6月23日(火)〜28日(日)まで愛媛県立美術館で日仏文化交流展が開催され、私も参加出来ることになりました。その趣旨が下記です。
TSUMIKI 2020 in Matsuyama ー鎮魂・祈りー
私は、鍼灸師です。
鍼(はり)を患者さんのカラダに刺すことで、自己免疫力を上げ、自律神経、内臓、筋肉、骨格の歪(ゆが)みを正して、カラダのバランスを整える治療を行なっています。患者さんのカラダに触れて治療点を見つけ、鍼(はり)の刺入している感覚を指先で感じ取ることが大切な作業となります。
今後、最先端の人工知能が医療を担(にな)うようになっても、鍼灸治療の指先の感覚は、必要不可欠なものとして輝きを増してきます。まさに「究極の触覚アート」と言えるでしょう。

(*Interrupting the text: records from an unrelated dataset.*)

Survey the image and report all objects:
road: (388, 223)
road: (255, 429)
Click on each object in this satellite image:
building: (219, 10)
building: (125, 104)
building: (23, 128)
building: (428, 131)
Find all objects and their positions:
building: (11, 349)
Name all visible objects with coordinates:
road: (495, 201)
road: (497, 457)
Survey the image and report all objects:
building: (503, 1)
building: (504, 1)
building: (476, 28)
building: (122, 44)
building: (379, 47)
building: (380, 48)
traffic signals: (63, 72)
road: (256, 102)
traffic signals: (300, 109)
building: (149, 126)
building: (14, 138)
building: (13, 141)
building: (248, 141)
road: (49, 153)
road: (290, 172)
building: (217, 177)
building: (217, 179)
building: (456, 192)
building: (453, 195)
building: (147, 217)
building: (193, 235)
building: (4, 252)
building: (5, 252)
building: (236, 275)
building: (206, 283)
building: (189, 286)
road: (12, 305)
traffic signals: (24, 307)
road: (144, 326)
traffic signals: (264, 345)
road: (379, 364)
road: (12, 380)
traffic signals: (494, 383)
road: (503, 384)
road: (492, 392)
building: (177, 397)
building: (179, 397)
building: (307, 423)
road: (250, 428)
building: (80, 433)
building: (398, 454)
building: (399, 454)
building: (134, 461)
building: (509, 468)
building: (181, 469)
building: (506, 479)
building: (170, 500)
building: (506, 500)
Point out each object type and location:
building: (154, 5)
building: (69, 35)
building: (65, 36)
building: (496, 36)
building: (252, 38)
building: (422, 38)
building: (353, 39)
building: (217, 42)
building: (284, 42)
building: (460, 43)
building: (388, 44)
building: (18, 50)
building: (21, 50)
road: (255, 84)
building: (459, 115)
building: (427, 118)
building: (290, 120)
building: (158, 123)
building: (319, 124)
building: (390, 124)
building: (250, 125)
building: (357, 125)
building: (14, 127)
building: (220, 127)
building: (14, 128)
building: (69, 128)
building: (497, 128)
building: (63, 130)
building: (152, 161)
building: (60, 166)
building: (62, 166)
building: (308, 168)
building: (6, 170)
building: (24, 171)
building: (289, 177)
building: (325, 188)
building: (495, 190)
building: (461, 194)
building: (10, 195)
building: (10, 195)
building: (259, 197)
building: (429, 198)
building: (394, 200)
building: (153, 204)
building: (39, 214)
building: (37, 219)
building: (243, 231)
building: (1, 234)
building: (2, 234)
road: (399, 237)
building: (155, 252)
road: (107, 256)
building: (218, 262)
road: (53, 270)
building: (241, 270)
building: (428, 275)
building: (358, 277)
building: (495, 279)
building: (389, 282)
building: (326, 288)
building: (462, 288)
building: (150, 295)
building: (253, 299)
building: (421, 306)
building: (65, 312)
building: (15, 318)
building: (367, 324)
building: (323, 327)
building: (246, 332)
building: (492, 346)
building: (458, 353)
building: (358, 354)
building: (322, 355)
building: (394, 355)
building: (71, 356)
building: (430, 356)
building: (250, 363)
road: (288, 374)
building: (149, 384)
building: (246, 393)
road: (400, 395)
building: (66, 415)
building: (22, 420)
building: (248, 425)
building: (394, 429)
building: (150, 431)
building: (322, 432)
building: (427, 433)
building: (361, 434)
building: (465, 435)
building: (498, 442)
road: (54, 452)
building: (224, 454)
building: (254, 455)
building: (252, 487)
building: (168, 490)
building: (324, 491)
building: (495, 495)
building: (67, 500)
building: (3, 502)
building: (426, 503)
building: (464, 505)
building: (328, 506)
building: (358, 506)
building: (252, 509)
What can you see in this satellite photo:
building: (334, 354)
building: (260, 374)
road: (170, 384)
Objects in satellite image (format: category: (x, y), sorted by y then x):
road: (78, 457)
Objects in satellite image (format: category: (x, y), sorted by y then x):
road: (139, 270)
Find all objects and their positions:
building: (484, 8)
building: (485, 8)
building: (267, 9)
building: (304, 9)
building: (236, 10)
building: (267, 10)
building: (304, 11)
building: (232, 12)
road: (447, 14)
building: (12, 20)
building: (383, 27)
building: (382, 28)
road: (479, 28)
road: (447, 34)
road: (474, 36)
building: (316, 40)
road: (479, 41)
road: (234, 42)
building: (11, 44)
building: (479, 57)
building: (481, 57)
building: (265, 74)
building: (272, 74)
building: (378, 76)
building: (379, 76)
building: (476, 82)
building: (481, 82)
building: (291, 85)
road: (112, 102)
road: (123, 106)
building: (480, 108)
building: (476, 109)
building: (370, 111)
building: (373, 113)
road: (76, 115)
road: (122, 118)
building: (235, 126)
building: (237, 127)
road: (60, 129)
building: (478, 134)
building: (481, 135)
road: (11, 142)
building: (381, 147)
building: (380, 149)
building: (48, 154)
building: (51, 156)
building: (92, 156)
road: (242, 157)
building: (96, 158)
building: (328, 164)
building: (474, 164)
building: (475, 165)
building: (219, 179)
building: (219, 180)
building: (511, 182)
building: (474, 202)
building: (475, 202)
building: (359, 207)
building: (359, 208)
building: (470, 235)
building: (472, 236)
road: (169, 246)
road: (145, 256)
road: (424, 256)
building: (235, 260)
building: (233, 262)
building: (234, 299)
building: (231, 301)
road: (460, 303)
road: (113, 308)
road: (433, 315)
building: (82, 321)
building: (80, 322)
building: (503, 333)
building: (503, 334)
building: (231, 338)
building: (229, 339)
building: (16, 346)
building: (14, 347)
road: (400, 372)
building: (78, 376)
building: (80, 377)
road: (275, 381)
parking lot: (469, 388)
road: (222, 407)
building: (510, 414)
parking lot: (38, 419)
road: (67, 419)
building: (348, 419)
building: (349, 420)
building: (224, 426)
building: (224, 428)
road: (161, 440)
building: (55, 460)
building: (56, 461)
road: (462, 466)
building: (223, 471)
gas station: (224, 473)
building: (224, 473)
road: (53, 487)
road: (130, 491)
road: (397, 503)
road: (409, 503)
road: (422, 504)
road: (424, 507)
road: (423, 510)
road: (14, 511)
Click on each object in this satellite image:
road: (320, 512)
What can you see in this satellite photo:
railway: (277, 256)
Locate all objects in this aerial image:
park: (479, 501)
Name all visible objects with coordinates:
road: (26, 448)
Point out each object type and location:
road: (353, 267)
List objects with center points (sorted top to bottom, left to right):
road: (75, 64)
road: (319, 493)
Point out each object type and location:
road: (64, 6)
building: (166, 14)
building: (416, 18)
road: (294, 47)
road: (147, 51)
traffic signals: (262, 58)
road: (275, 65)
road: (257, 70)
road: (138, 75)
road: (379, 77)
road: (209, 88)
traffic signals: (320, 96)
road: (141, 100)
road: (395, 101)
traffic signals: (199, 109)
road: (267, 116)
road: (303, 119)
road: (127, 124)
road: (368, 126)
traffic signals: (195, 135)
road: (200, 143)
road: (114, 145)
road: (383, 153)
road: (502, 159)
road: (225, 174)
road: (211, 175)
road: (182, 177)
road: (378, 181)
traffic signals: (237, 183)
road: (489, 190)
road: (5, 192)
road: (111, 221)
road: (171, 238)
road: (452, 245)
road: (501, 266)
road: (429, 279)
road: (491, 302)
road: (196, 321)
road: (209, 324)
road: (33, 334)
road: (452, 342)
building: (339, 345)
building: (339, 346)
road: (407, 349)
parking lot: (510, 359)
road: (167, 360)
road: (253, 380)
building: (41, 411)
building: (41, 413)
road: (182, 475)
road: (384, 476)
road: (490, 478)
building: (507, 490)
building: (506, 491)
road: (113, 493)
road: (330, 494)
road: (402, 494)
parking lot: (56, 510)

このTSUMIKI(積み木)は、1979年から始めた造形活動で、「触れると倒れる」という触覚を刺激するアート。そして、積み上げる過程はカラダと心に関係があります。例えば、等身大のTSUMIKI (積み木)を積み上げる時のことを想像してください。土台から臍(へそ)の高さまで積み上げる時の目線は下で、そこから高く積み上げると目線は上に向いていきます。この目線の先にはTSUMIKI (積み木)の正中線があります。正中線は地球の中心から天上へと伸びる清らかな線です。この目線が重要なのは、いうまでもありません。
目線だけでなく積み上げる姿勢が大切になってきます。カラダの正中線がしっかりしていないと、TSUMIKI (積み木)の正中線が生まれてきません(倒れてしまいます)。つまり、TSUMIKI (積み木)は、作り手の投影となるのです。
しかし、カラダに正中線ができていても、心の状態が不安定だとTSUMIKI (積み木)が倒れしまいます。目線が下にあり臍(へそ)の高さまで積み上げている時の心は、ー鎮魂ー。
臍(へそ)から上に積み上げている時は、ー祈りーと解釈してもいいでしょう。ただし、積み上げている本人は、ー無ーの状態になろうとしています。
サブタイトルのー鎮魂・祈りーは、コロナ禍がピークの頃、不安になり付けたものです。コロナ禍が落ちついた今では、ー安寧(あんねい)を願う心ーくらいが、ぴったりかもしれません・・・
今回使用しているのは、松山市の飯岡神社境内のクスノキ です。クスノキ は、「薬の木」が語源という説があり、また英語ではカンフルツリー(camphor tree)といいます。元気をもたらすクスノキパワーの波動を、愛媛県立美術館から全国、地球上に発信できますように。
今回のインスタレーションを制作するあたり、協力していただいた飯岡神社総代、森棟保彦氏はじめ、日仏文化交流展を企画運営された長尾周二氏、矢野徹志氏、宮崎博子氏他、全ての方々に心より感謝申し上げます。